WASHINGTON (Reuters) - General Dynamics Corp (GD.N) reported a $2.1 billion loss and lower-than-expected revenue for the 2012 fourth quarter as one-time charges and shrinking government orders hammered results at the weapons and aircraft maker.
The company’s new chief executive, Phebe Novakovic, told analysts she had worked with General Dynamics’ business units to develop more realistic operating plans and expected significant upside for future margins. But she said she was keeping her guidance for 2013 conservative for now.
“We will focus this year on operations, drive cost out of our businesses and improve performance. But I do not intend to guide you to higher operating margins than are currently embedded in our plan because we have yet to earn them,” Novakovic said in her first quarterly call with analysts. She took over as CEO on January 1.
Distancing herself from her predecessor, Jay Johnson, Novakovic said she was not a “particular fan” of some of the acquisitions made in recent years. But she said she had no plans for divestitures or significant portfolio reshaping at the moment.
“It ought to be clear from the charges that in some respects we took our eye off the ball,” Novakovic said, vowing to be “focused like a laser beam” on returning value to shareholders.
“We are not going to chase revenue. We are going to stick to our knitting and do what we know how to do,” she said, calling 2013 a year for reset.
General Dynamics’ earnings report weighed on the company’s shares initially, driving them down as much as 5 percent on the New York Stock Exchange. But Novakovic’s remarks appeared to reassure investors and the stock recouped all its losses. The shares were up 50 cents at $71.21 in afternoon trading.
“Phebe Novakovic used her first earnings call to set a different tone for the company and to clear the decks for improved performance in the future,” said Virginia-based defense consultant Loren Thompson.
The company, which builds warships, ground combat vehicles and business jets, said its quarterly loss amounted to $6.07 per share, mainly due to a $2 billion noncash charge in its information systems business that reflected lower U.S. defense spending. It posted a profit of $603 million in the year-earlier period.

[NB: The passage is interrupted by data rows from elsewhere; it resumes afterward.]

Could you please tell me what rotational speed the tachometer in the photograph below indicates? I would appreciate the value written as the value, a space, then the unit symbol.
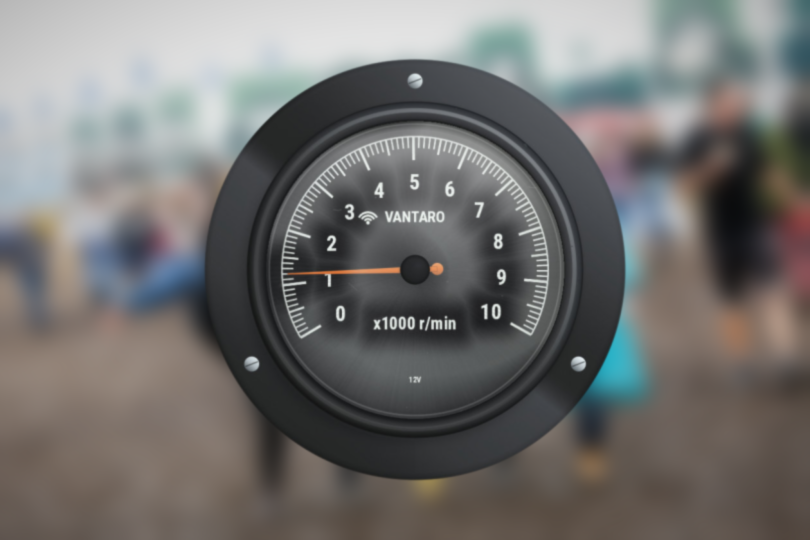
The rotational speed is 1200 rpm
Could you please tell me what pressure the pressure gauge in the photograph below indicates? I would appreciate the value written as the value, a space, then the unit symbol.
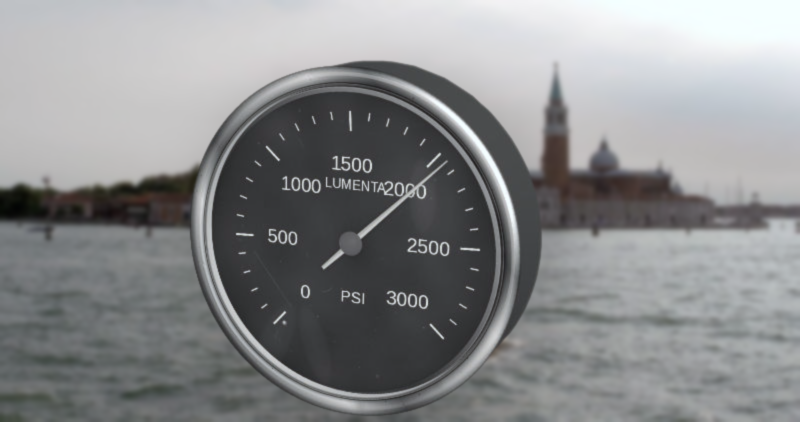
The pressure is 2050 psi
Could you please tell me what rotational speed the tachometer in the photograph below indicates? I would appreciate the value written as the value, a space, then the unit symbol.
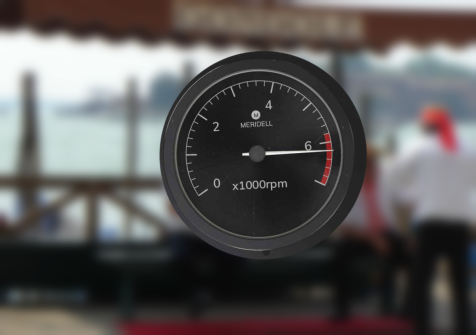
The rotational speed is 6200 rpm
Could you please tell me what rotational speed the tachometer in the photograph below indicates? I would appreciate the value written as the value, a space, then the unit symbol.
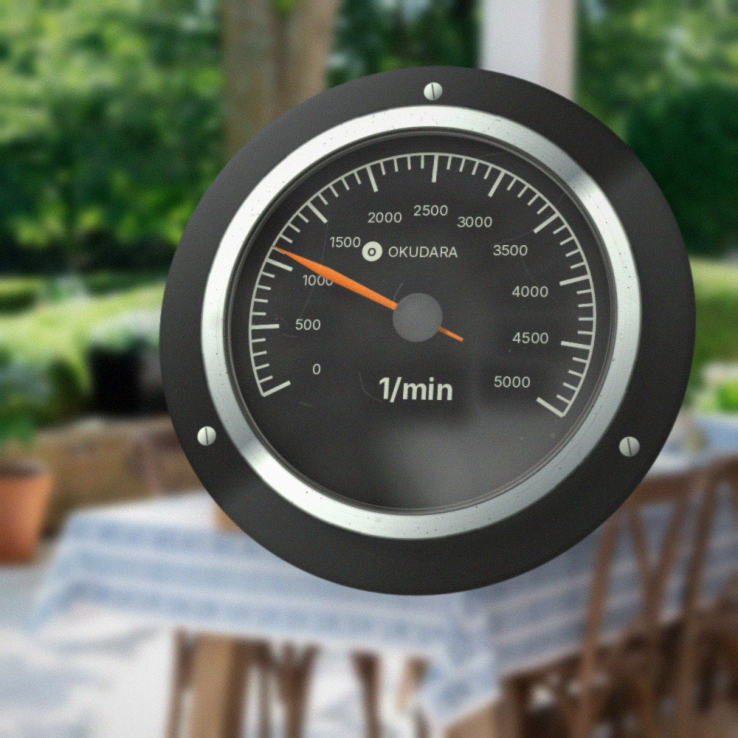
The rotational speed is 1100 rpm
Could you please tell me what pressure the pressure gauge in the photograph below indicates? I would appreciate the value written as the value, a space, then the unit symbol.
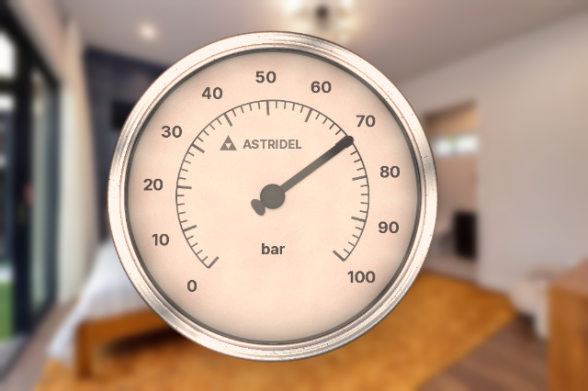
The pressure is 71 bar
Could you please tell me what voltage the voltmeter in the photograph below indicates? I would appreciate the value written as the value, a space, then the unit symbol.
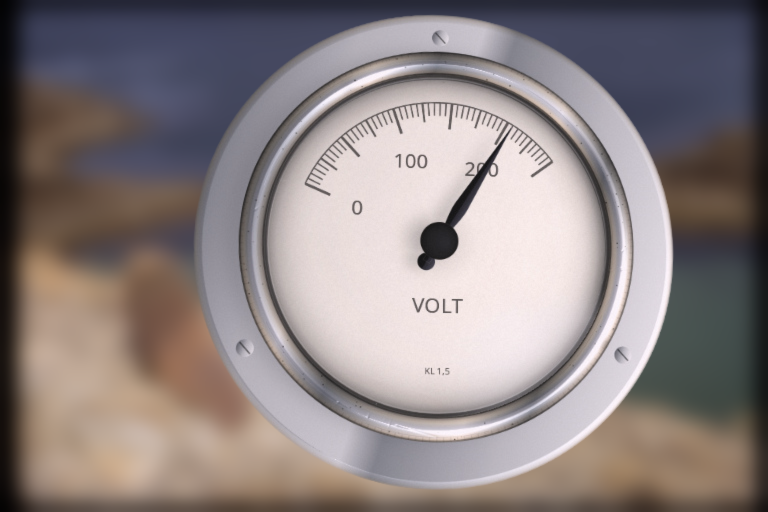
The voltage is 205 V
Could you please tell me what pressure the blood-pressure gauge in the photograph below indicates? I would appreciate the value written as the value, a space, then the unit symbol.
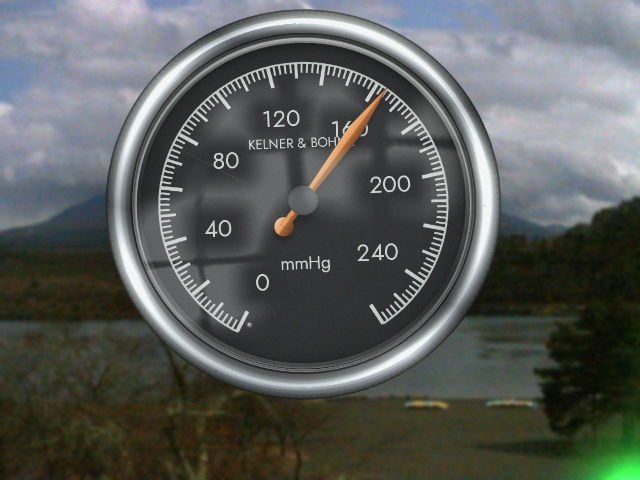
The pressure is 164 mmHg
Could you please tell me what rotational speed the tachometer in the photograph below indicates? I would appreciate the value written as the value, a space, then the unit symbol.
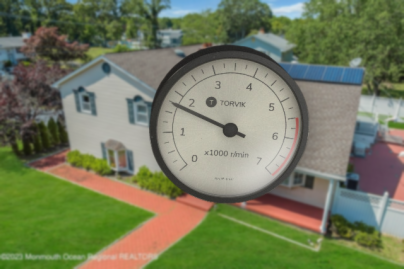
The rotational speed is 1750 rpm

Excluding one-time items, earnings per share dropped to $1.39 from $1.68 a year earlier.
General Dynamics also took $867 million in other charges in the latest quarter, including $301 million in its aerospace and information systems businesses.
Revenue declined nearly 12 percent to $8.08 billion, missing analysts’ average forecast of $8.8 billion. Three of the company’s four divisions reported lower revenue, and the aerospace division saw a sales increase of only 0.2 percent.
For the full year 2012, the company posted a loss $332 million. Excluding one-time charges, it earned $6.48 per share.
Novakovic forecast earnings per share from continuing operations of $6.60 to $6.70 in 2013 and said revenue would likely be flat to up 1.5 percent.
“We have cleaned up our business, 2013 is our reset year,” she said, calling that a prudent strategy given continued uncertainty about future U.S. budget levels.
She said the information systems business was likely past the worst pressures, shipbuilding programs were stable, and the combat systems division was poised to pick up some significant orders in the first quarter.
The company’s aerospace business, which introduced two new Gulfstream business jet models in 2012, was gearing up for strong production in 2013 and should generate a 16 percent increase in revenue, Novakovic said.
Overall, she said General Dynamics, one of the biggest Pentagon contractors, was well positioned to weather expected declines in U.S. military spending, barring any draconian new cuts.
“The first quarter in charge for new CEO Phebe Novakovic has included some anticipated clearing of the decks, though the scale of the writedowns are pretty eye-watering,” analyst Rob Stallard of RBC Capital Markets wrote in a note.
General Dynamics overpaid for some acquisitions, and the company’s short-cycle and vehicle businesses were declining faster than expected, he said.
But the Gulfstream business is in good shape and shipbuilding looks stable, he said.
The company, based in Falls Church, Virginia, said its backlog at the end of the fourth quarter was $51.3 billion, down from $57.4 billion at the end of 2011.